As we shall see in the case studies, how far a particular number is from 0, a mean, or some other number, measured by the number of standard deviations, comes into play in every parametric statistical procedure we will perform. Nonparametric tests rely on the median, not the average, and therefore have no need of a standard deviation.

Correlation

The second Big Idea is correlation, and to survey that concept we need to go back to the notion of variance and express it in a common-size or dimensionless manner by standardizing the deviations about the mean. For example, in a preceding paragraph we mentioned a mean of 10, a number of 8, and a deviation of –2. If the standard deviation of the data set is 1.5, then by dividing –2 by 1.5 we have standardized, or common-sized, the –2 deviation to be –1.33 standard deviations from the mean. This process would be repeated for each observation in the data set.

For example, assume you have information from 11 purchase and sale transactions that provides you with the selling price of each company's fixed and intangible assets as well as the seller's discretionary earnings (SDE) of each company. To determine the degree of correlation between selling price and SDE, we would first standardize each number in both sets of variables using Excel's STANDARDIZE function. We would common-size the 11 selling prices based on the mean and standard deviation of selling prices. Then we would repeat the process for the 11 SDE values, but using the mean and standard deviation of SDE.

By matching up the corresponding standardized selling price and SDE, we can see how closely they tally with each other. The tighter the match between standardized values, the higher the degree of co-variance, or co-relatedness. To develop a metric that measures the strength of the linear relationship between selling price and SDE, we multiply each set of corresponding standardized values for price and SDE in the Product column, sum the Product column, and then divide by n – 1. The result is known as the coefficient of correlation, symbolized as either r or R. An example is provided in .

From we can see that the closer the matchup between the variances of the two variables, expressed as the common-sized deviations from their respective means, the higher the correlation coefficient and the stronger the linear relationship between the two variables. This is what is meant when R2 is defined as the metric that measures how much of the variation in the dependent variable is “explained,” or accounted for, or matched up with the variation in the independent variable.

From the above, we can conclude that correlation summarizes the linear relationship between two variables. Specifically, it summarizes the type of behavior often observed in a scatterplot. It measures the strength (and direction) of a linear relationship between two numerical variables and takes on a value between –1 and +1. It is important in lost profits calculations as a summary measure of the strength of various sales and cost drivers.

THE CONCEPT OF THE NULL HYPOTHESIS

An outcome that is very unlikely if a claim is true is good evidence that the claim is not true. That is, if something is true, we wouldn't expect to see this outcome. Therefore, the statement can't be true. For example, a picture of the earth taken from space showing that it is round is not likely to happen if the world is flat. Therefore, that picture is very good evidence that the claim of flatness is not true. Or if the defendant in a criminal trial is not guilty; that is, is no different from or is just like everyone else, then finding gunpowder residue on his hands and the victim's blood on his shoes is strong evidence that he is not innocent, but is in fact guilty of the crime.

##########

REQUIRED WORK:
(a) In the statistics text, what range of values can correlation take?
(b) Edit the statistics text from "An outcome that" up to and including "of the crime.", replacing "picture" with "photograph" throughout.
(c) Continue the statistics text from the point where it stops.

RECORDS:

##########

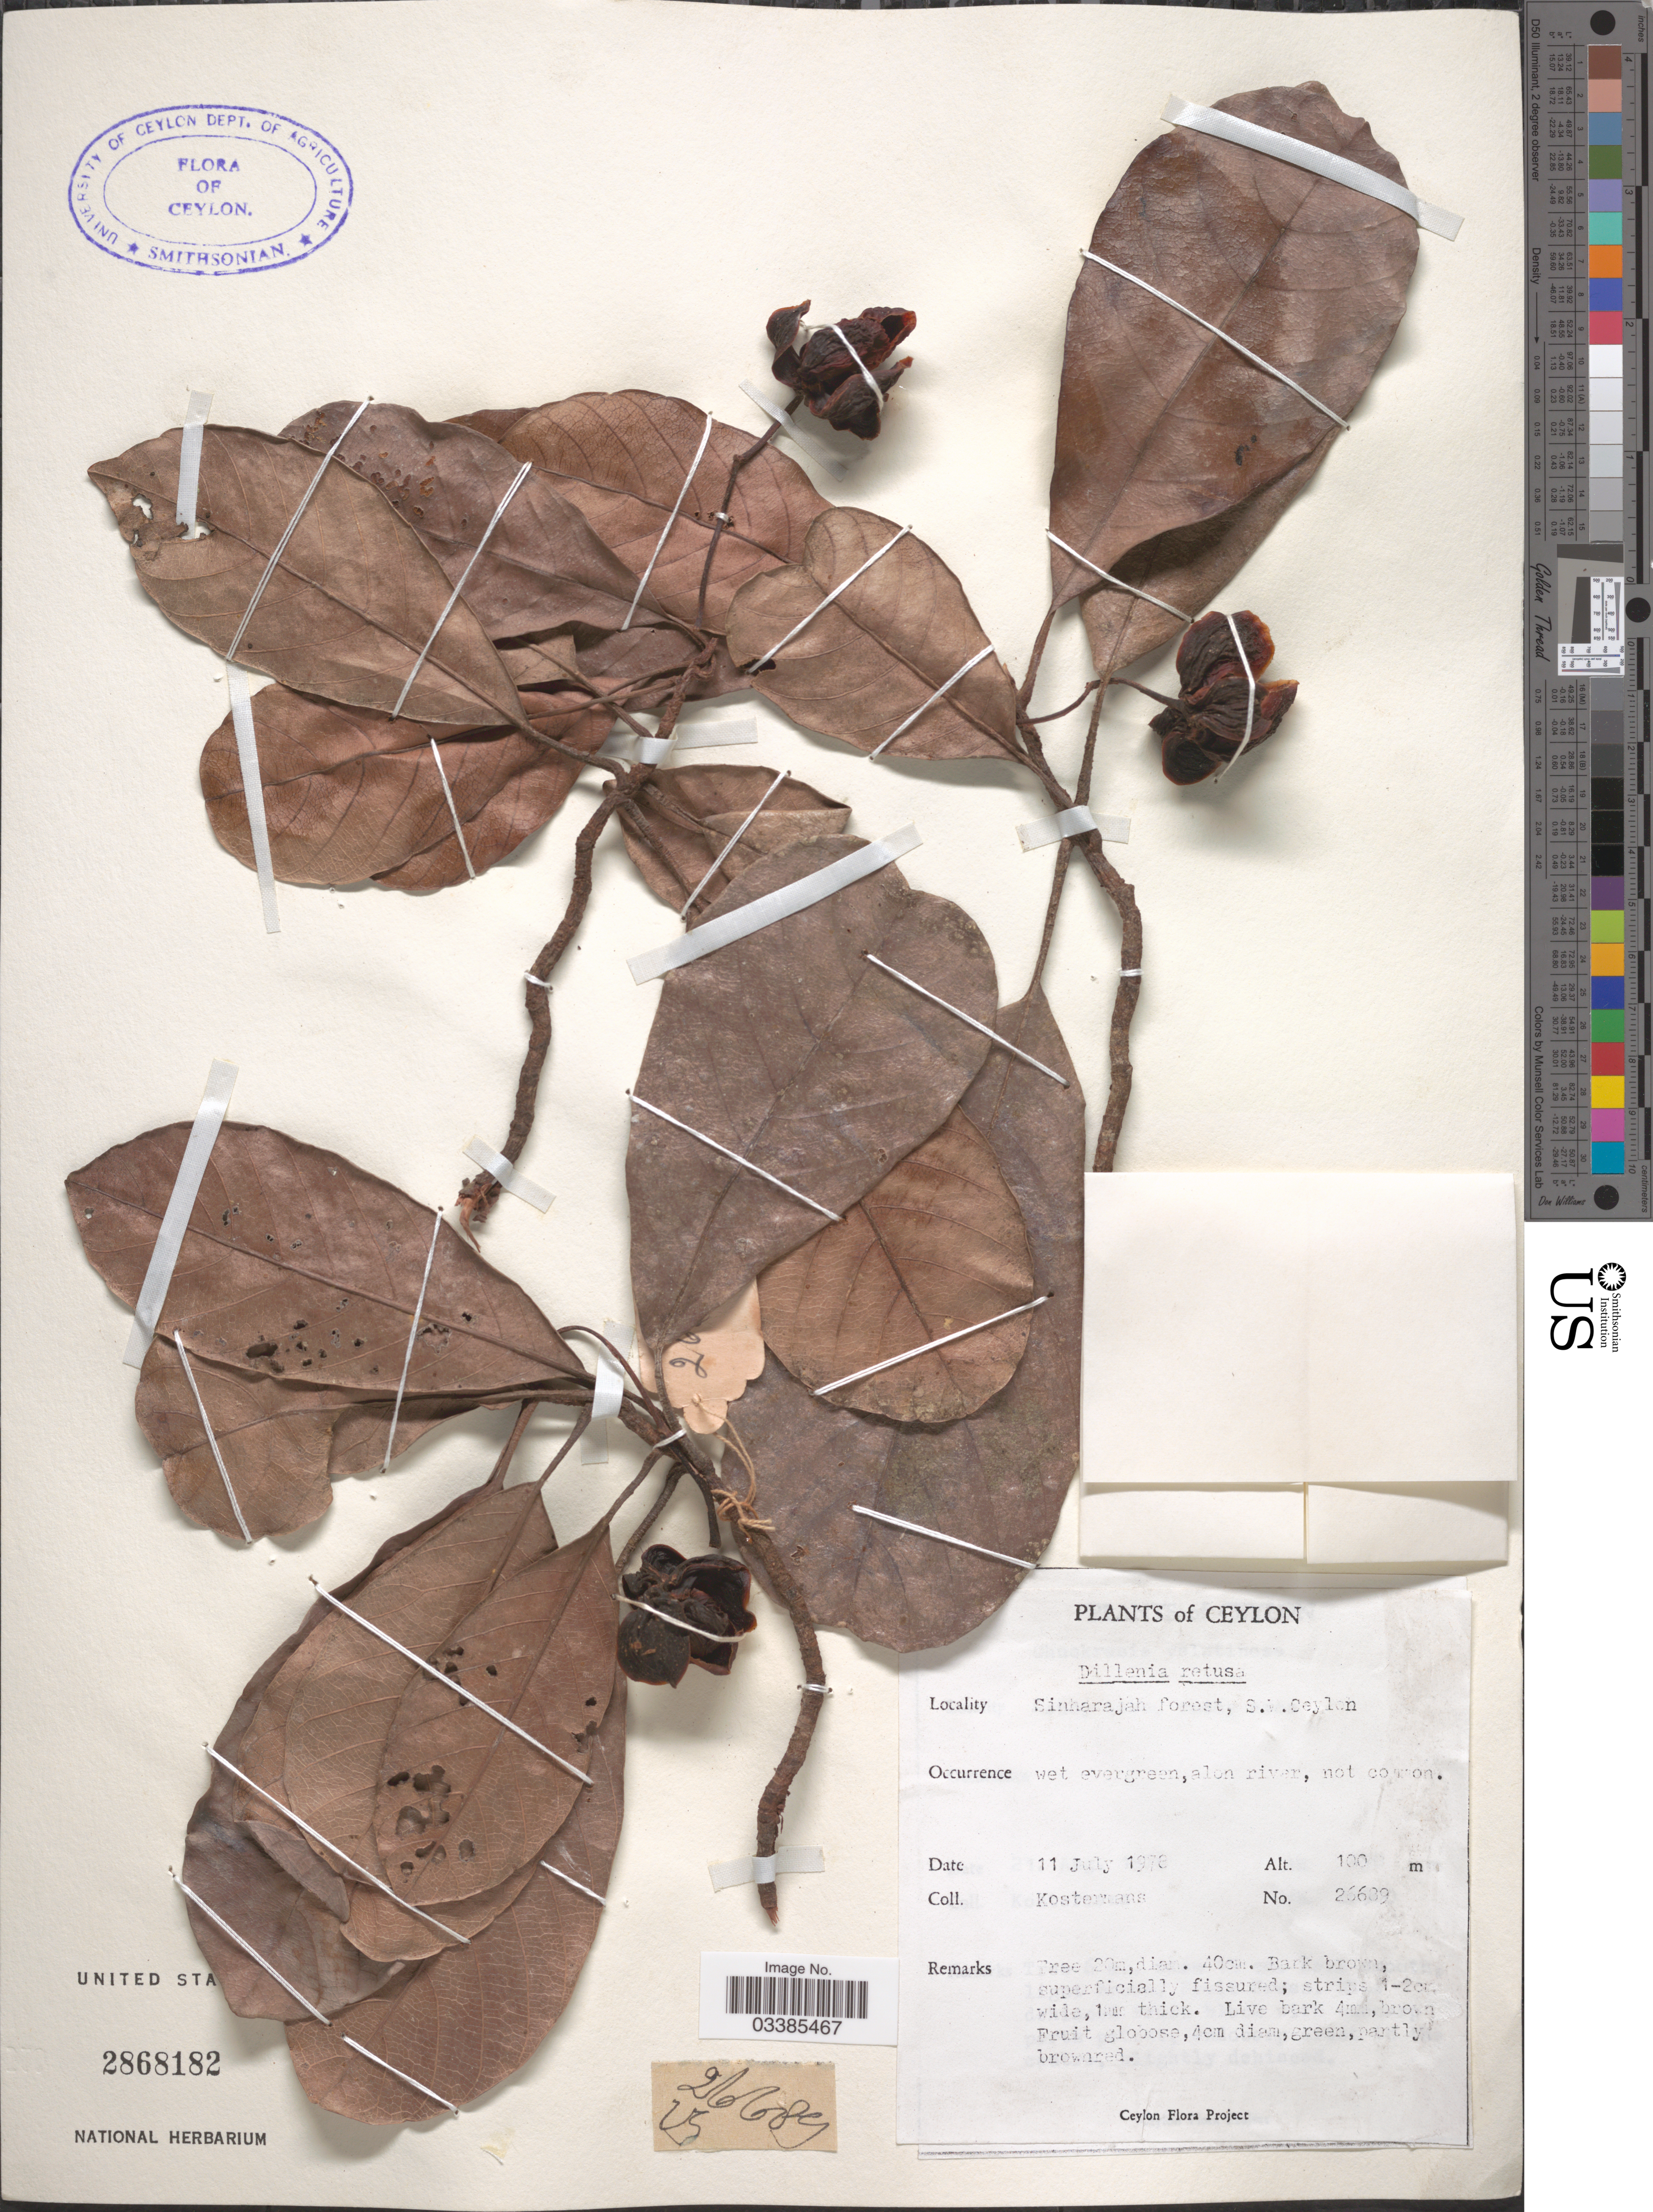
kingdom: Plantae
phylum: Tracheophyta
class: Magnoliopsida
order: Dilleniales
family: Dilleniaceae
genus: Dillenia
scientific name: Dillenia retusa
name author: Thunb.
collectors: Kostermans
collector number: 26689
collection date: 1978-07-11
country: Sri Lanka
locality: Ceylon. Sinharajah forest, S.W. Ceylon.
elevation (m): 100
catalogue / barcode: US 2868182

##########

TASK RESPONSES:
(a) Between –1 and +1.

(b)
An outcome that is very unlikely if a claim is true is good evidence that the claim is not true. That is, if something is true, we wouldn't expect to see this outcome. Therefore, the statement can't be true. For example, a photograph of the earth taken from space showing that it is round is not likely to happen if the world is flat. Therefore, that photograph is very good evidence that the claim of flatness is not true. Or if the defendant in a criminal trial is not guilty; that is, is no different from or is just like everyone else, then finding gunpowder residue on his hands and the victim's blood on his shoes is strong evidence that he is not innocent, but is in fact guilty of the crime.

(c)
These claims, that the earth is flat or not round and that the defendant is not guilty, are called, in statistical terms, null hypotheses. In order to reject these null hypotheses strong evidence has to be produced by the scientist and the prosecutor to convince others to accept the alternative hypotheses, that is, the world is round and the defendant is guilty. In lost profits cases, we too have to deal with claims of null hypotheses—that there is no difference between pre- and postincident average sales; that there is no difference between sales during the period of interruption and the preceding and succeeding periods; or that the slope of our sales forecasting regression line is no different from zero. Rejecting these null hypotheses or accepting their alternatives leads us to the next Big Idea of statistics.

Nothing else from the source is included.